[Dataset records — start]

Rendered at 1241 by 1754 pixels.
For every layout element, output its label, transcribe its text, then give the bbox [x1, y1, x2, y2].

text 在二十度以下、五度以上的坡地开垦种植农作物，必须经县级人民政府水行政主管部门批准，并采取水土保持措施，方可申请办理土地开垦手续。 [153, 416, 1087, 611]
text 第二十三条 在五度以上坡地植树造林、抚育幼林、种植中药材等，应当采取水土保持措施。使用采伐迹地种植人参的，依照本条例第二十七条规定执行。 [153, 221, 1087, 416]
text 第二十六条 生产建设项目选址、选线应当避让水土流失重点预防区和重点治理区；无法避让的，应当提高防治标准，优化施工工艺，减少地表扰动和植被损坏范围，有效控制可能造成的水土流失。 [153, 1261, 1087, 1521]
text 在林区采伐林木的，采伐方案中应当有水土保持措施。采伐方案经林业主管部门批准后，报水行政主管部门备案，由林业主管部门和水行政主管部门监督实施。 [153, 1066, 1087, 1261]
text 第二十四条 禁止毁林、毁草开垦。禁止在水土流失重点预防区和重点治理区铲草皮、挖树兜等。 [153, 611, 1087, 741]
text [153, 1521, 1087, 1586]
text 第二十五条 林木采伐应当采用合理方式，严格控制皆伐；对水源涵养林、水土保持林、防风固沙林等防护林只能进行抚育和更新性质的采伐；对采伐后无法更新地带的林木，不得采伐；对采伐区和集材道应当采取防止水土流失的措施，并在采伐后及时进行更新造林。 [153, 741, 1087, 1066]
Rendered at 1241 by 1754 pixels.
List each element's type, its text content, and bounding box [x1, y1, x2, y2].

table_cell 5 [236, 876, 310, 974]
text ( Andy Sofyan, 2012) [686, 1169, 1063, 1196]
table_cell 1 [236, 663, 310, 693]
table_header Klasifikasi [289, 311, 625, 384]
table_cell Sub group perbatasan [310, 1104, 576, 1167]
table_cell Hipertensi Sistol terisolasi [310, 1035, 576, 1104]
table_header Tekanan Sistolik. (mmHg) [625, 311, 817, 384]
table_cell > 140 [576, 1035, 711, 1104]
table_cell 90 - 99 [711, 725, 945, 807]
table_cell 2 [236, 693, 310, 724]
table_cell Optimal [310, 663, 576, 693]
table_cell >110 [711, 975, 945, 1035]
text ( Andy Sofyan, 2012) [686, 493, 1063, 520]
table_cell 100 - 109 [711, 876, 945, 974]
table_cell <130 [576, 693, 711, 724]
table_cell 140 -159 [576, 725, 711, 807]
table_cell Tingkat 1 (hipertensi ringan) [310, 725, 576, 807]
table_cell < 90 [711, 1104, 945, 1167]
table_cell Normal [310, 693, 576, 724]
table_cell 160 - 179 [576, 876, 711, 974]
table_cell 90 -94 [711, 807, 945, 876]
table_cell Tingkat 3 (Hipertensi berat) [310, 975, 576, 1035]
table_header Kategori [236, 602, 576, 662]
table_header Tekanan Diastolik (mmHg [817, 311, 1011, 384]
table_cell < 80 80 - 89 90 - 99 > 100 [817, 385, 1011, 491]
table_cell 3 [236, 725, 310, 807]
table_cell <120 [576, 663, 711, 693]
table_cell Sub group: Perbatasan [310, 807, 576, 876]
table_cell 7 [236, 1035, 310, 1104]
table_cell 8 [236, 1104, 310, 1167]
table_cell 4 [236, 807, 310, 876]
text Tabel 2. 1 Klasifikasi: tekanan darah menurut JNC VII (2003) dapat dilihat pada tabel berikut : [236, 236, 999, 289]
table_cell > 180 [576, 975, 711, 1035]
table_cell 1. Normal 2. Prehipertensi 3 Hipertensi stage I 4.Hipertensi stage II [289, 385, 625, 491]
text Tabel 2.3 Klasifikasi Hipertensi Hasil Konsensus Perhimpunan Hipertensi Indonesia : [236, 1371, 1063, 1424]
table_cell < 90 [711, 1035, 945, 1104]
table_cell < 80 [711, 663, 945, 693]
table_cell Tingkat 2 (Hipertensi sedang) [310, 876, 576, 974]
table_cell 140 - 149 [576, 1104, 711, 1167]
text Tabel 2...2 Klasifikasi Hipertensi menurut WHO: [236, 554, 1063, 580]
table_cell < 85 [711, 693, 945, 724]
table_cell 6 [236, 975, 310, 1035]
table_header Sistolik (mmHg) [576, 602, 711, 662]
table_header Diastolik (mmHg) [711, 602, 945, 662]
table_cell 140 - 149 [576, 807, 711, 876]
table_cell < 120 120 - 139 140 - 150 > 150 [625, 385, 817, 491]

[Dataset records — finish]

Task goal. Make a list of all lines in the data that contain "Diastolik".

Your response.
table_header Tekanan Diastolik (mmHg [817, 311, 1011, 384]
table_header Diastolik (mmHg) [711, 602, 945, 662]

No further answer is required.